Est-ce bien le même homme d’ailleurs qui se rend au Canada pour rencontrer des professionnels francophones et celui qui cherche depuis un an à liquider la rédaction AITV ? Comment un PDG qui affirme que France Télévisions n’a pas de légitimité à l’international et que la redevance ne doit pas bénéficier aux téléspectateurs africains peut-il se mêler aujourd’hui de ce sujet ? Pourquoi s’infliger un si long déplacement quand on affiche si peu d’appétence pour la question ? Aplomb, culot, duplicité, provocation, cynisme ? Chacun choisira le terme qui lui paraîtra adapté.
Trente-trois intellectuels francophones, en majorité africains, ont eux choisi de ne pas être dupes.
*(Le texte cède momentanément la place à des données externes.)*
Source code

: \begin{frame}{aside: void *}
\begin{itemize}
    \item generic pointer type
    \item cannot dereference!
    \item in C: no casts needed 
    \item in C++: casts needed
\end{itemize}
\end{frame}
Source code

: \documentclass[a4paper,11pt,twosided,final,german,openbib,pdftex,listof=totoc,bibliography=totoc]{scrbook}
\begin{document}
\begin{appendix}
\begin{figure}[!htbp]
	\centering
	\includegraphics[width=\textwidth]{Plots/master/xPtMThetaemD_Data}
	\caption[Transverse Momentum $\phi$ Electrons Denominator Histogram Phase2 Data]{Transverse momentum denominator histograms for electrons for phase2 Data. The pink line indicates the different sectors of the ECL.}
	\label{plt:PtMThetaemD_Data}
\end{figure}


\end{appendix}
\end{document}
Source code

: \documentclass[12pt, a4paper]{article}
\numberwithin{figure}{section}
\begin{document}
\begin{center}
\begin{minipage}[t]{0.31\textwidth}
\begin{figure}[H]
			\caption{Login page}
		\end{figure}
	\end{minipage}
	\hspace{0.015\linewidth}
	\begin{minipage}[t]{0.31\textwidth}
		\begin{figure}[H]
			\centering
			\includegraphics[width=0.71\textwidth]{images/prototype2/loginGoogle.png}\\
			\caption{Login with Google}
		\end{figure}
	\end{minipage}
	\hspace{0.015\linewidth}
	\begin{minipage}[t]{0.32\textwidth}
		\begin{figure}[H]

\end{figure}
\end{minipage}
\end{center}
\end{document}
Ils ont pris la parole sous la forme d’une lettre ouverte adressée au président du Sénégal, Macky Sall, dont le pays accueillera à Dakar les 29 et 30 novembre le quinzième Sommet de la Francophonie. Ils lui demandent d’empêcher la disparition de l’AITV, structure nécessaire au fonctionnement de nombreuses chaînes de télévision africaines.
Une disparition que la direction de France Télévisions essaie de hâter avec une « médiation » autour du reclassement des journalistes, «médiation » confiée à un ancien élu du personnel, ex-rédacteur en chef de l’AITV. Cette initiative n’a jamais été souhaitée par les journalistes de la rédaction qui exigent le maintien de leur activité et l’ouverture de négociations sur l’évolution de l’agence. Le SNJ soutient ces revendications et s’oppose à toute initiative qui légitimerait la destruction de l’AITV.
Les dirigeants actuels de France Télévisions et de sa filiale CFI sont prévenus. Ils seront jugés sur pièce à Dakar. En matière de francophonie, le temps des vaines promesses et des paroles creuses est révolu. En francophonie comme ailleurs, il n’y a pas d’amour, seulement des preuves d’amour.